HPLC Separation guide March ’06 – standard C18 column in high throughput LC-MS applications - applications note

Introduction
In today’s paradigm of drug discovery, high throughput screening of hit-to-lead compounds is commonplace. Researchers screen millions of chemical compounds found in commercially available and proprietary libraries in search of a lead molecule, which reacts in a pre-defined biochemical process, and thus possesses the potential to become a FDA approved drug. Production of these huge chemical libraries begins in the arena of synthetic chemistry and exploits the techniques of combinatorial chemistry. The creation of these libraries solely for the intention of drug discovery places a large burden on the analytical chemist. Each library must be screened to provide the medicinal researcher insight into the identity and purity of each component. The job of the analytical chemist is therefore to design a method that will enhance the likelihood of accurate results and facilitate the throughput needed to support the synthetic processes.

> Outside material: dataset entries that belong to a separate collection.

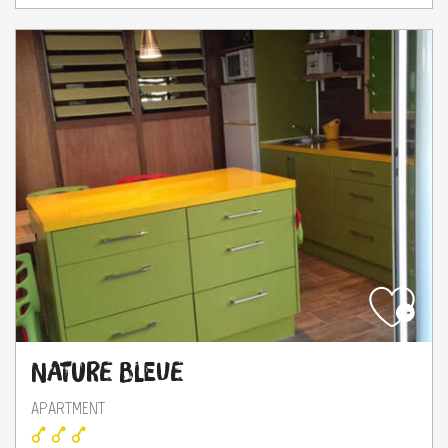
Nature Bleue
APARTMENT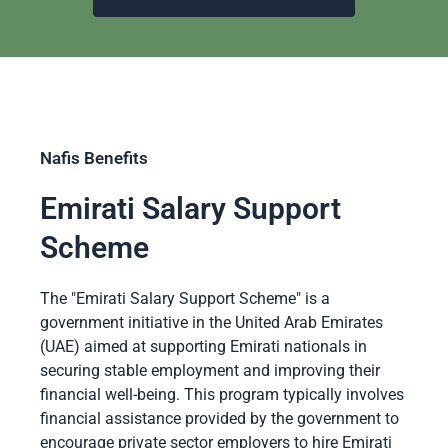
Nafis Benefits
Emirati Salary Support
Scheme
The "Emirati Salary Support Scheme" is a
government initiative in the United Arab Emirates
(UAE) aimed at supporting Emirati nationals in
securing stable employment and improving their
financial well-being. This program typically involves
financial assistance provided by the government to
encourage private sector employers to hire Emirati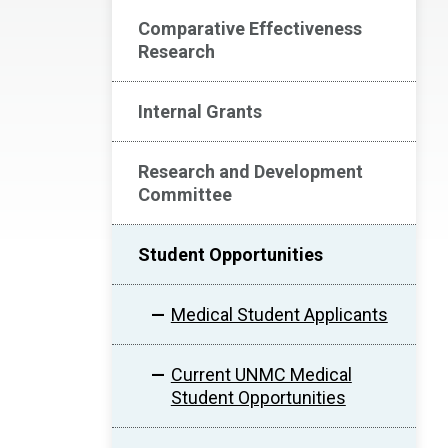
Comparative Effectiveness
Research
Internal Grants
Research and Development
Committee
Student Opportunities
Medical Student Applicants
Current UNMC Medical
Student Opportunities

As described previouslyi the variables that affect the length of the chromatographic run-time are (in order of increasing effect): column temperature, organic gradient steepness, instrument delay (dwell) volume, flow rate, and column length. Of these variables, the prudent choice of column composition, particle size, diameter and length is paramount. Shorter columns with smaller particles dramatically decrease analytical run time and can often maintain or increase resolution when compared to longer columns with larger particles.